* DESCRIPTION OF THE TASK *
From the entries below, pull out every line starting at the one that contains "ریلیٹڈ پوسٹس" and running through the last line of the entries. Reproduce those lines word for word.

[Saved data entries]
——————————
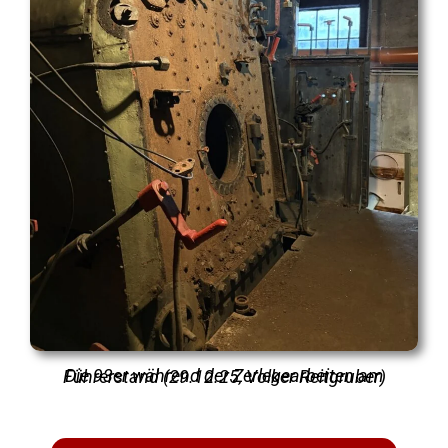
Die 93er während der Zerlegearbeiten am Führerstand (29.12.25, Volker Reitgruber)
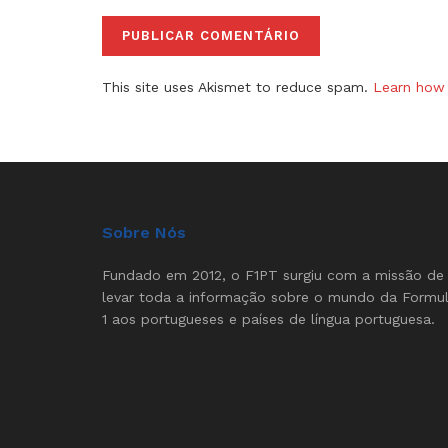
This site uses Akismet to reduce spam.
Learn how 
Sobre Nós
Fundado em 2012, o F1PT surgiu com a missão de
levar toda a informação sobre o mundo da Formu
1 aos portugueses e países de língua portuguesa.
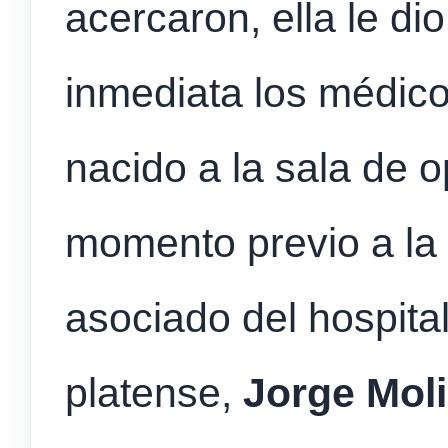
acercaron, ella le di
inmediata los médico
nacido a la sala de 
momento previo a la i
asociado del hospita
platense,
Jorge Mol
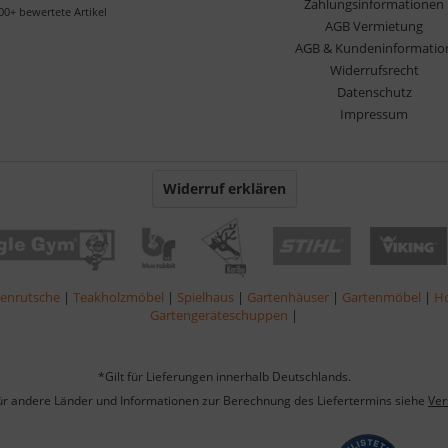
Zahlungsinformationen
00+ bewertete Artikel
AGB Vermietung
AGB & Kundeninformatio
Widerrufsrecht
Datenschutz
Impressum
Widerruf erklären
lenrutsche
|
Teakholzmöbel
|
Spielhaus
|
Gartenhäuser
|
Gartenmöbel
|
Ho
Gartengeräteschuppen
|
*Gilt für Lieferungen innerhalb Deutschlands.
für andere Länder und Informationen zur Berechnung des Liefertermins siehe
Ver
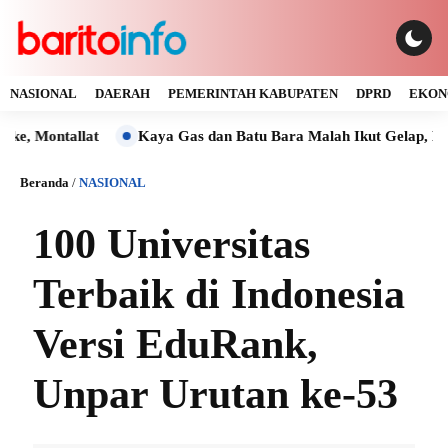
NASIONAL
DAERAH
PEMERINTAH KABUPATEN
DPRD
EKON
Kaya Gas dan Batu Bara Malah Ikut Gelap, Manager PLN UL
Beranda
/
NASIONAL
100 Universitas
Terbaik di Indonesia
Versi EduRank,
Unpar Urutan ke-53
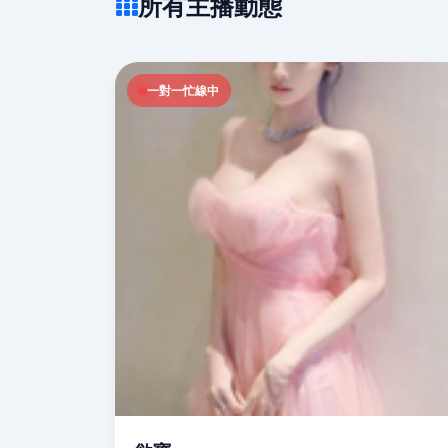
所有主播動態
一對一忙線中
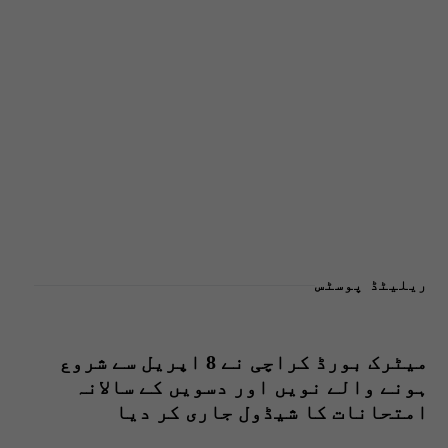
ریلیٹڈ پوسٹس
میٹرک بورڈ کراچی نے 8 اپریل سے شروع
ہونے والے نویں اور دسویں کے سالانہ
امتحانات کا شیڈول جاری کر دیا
——————————
* TASK RESULT *
ریلیٹڈ پوسٹس
میٹرک بورڈ کراچی نے 8 اپریل سے شروع
ہونے والے نویں اور دسویں کے سالانہ
امتحانات کا شیڈول جاری کر دیا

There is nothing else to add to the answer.